Freud associated nutritional neurosis (nervous anorexia) with Melancholy in presence of an under-developed sexuality:

Freud settled anorexia as a hysterical mechanism.

An example of this disorder was, Emmy von N., a patient of Freud. She was presented a deviation by eating in “excess” or drinking water (as she consumed chocolate milk and very thick drinks). Every time she felt repugnance for food or mineral water, she pulled a face, and an awful lot.

When she was finally able to speak about these episodes of her past, the difficulties for eating or drinking water disappeared.

In synthesis for Freud, anorexia is constituted by a series of hysterical symptoms and also related to Melancholy as to oral pulsion.

Lacan

Love is a gift. Frustration is the rejection of the gift. The gift has a symbolical order, separated already from the object of satisfaction, it doesn’t cause but a deception. Satisfaction to a symbolic register is only a substitute, because the object is lost.

Example: A very young granddaughter of Freud fell stomach ill and couldn’t eat raspberries. Nevertheless, she dreamed that she ate them. She dreamt of an impossible thing. It is the symbolic order, since it is nothing, there aren’t any raspberries. This implied a desire of the impossible. The real object takes symbolical value, is the unconscious desire.

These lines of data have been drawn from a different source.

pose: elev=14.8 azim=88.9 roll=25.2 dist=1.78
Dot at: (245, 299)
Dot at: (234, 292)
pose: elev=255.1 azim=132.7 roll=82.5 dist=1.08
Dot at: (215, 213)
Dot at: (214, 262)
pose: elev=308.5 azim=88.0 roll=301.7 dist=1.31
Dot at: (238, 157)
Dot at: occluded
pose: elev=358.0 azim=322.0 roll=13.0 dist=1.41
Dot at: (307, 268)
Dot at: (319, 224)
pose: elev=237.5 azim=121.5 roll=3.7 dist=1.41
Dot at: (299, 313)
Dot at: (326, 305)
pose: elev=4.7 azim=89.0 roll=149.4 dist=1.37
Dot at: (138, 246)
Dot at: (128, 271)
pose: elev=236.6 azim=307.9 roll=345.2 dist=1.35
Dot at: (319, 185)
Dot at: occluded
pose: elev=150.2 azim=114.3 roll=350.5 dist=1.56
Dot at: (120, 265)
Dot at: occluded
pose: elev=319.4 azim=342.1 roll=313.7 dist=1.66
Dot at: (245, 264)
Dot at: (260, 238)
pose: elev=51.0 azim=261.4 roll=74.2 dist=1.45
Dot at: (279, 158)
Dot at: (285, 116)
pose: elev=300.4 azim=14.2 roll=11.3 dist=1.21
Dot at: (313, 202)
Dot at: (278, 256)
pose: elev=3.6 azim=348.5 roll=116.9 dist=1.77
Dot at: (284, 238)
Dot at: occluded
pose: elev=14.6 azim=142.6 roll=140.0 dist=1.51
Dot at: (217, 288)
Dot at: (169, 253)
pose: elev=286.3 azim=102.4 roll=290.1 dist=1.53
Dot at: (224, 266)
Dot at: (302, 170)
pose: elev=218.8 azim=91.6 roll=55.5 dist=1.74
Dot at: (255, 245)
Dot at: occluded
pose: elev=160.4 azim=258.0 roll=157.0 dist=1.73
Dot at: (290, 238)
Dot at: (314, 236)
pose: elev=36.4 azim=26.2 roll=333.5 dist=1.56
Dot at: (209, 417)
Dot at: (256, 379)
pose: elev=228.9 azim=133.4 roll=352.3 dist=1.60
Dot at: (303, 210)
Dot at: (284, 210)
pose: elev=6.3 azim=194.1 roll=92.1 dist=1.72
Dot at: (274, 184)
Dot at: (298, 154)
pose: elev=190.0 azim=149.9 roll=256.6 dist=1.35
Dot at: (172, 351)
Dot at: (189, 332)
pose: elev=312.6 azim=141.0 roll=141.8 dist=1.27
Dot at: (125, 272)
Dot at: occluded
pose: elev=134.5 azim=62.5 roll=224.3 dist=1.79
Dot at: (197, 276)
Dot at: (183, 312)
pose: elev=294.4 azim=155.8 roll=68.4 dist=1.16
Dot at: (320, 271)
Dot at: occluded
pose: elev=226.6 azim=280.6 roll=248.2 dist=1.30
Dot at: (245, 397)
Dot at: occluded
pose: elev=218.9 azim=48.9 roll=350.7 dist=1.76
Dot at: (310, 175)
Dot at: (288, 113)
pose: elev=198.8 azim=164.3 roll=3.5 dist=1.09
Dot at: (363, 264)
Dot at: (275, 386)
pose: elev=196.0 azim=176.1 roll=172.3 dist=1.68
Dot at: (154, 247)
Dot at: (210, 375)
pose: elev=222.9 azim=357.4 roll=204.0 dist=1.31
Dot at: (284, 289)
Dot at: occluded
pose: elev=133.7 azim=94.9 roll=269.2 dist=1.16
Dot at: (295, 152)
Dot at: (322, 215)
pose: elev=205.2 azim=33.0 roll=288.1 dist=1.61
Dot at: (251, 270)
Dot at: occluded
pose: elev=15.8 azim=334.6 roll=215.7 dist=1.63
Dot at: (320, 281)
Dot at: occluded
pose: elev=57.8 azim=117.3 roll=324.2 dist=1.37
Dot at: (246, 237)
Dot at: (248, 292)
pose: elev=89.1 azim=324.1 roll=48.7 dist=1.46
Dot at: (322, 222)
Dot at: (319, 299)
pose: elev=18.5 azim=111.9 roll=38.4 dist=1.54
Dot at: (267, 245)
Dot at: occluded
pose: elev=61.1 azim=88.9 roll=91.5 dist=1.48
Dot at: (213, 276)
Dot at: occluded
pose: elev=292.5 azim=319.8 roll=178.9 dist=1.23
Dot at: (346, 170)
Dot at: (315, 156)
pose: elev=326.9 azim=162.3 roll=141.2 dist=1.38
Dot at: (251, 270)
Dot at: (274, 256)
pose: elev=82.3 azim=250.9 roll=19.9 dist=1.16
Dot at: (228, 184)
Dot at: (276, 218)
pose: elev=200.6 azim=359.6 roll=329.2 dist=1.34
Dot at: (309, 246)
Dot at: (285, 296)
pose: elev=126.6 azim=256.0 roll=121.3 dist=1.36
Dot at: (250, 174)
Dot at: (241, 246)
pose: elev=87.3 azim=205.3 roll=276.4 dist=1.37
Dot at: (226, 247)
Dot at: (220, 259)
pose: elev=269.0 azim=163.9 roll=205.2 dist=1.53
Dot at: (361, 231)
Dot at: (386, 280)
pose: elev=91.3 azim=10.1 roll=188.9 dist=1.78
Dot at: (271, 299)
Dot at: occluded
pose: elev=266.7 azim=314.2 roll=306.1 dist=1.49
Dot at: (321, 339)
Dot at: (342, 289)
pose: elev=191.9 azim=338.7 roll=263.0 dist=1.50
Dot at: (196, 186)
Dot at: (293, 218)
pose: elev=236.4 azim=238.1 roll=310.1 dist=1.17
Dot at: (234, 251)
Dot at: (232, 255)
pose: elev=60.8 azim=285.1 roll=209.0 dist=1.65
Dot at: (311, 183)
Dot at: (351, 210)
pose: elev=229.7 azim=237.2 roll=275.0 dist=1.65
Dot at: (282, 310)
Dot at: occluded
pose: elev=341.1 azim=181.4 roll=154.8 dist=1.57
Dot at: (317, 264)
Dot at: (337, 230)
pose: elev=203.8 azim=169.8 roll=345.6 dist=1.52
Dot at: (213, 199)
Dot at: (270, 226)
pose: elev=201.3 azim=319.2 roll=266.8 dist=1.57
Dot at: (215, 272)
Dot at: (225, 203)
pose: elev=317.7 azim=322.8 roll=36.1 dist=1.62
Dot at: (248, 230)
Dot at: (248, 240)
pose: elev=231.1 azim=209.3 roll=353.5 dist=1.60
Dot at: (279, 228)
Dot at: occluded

The mother’s breast erotized the oral zone, since it was a satisfaction object, with an essential role because it must be put at the plain of desire since becoming part of a symbolic order. In mental anorexia, a symptom offers a satisfaction that replaces the symbolic order because the object of satisfaction is not absent. Mother is seen as she was being all too potent, like she was containing on her body, all assembled as a set of primitives objects. The symptoms are an attempt for symbolizing them. Is because anorexia is: “Desire for eating nothing” but not: “Not to eat anything”.

Meanwhile mother is seen like almighty, child is reflected at the mirror like an impotent being, which is depressive for any child. At this moment, the child generates a force the only one possible for him: “To feed oneself of nothing”. The mother fails on her power and kid is now all potency. He is now master of his mother.

In anorexia there is an important absence: the father that as a third person can help the youngster to break this narrow space between mother and son.

Finally:

These explanations are very productive, since they invite us to consider diverse issues.

With respect to Lacan: What happens in imaginary register when a girl with anorexic symptoms looks herself at mirror as she was another fatter girl?

With Freud: He opened a great field of research with his theme on melancholy and anorexia.